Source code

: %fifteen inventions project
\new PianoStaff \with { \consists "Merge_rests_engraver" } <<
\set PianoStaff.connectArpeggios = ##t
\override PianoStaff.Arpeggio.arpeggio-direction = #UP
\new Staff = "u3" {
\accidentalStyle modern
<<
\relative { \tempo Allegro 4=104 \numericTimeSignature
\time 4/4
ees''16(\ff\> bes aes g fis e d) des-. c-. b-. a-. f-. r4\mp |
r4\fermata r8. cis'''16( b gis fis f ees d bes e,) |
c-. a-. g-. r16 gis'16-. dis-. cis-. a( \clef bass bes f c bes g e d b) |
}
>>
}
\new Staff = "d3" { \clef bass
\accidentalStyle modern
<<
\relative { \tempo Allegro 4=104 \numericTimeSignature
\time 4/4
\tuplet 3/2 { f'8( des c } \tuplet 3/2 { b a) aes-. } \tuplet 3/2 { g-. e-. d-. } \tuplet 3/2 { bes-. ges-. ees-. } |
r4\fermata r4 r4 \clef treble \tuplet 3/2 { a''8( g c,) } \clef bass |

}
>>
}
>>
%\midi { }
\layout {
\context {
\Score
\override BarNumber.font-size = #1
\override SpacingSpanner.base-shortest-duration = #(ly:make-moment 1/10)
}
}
══════
In the entries above, count the lines that contain the string "override" and reply with the number only.

3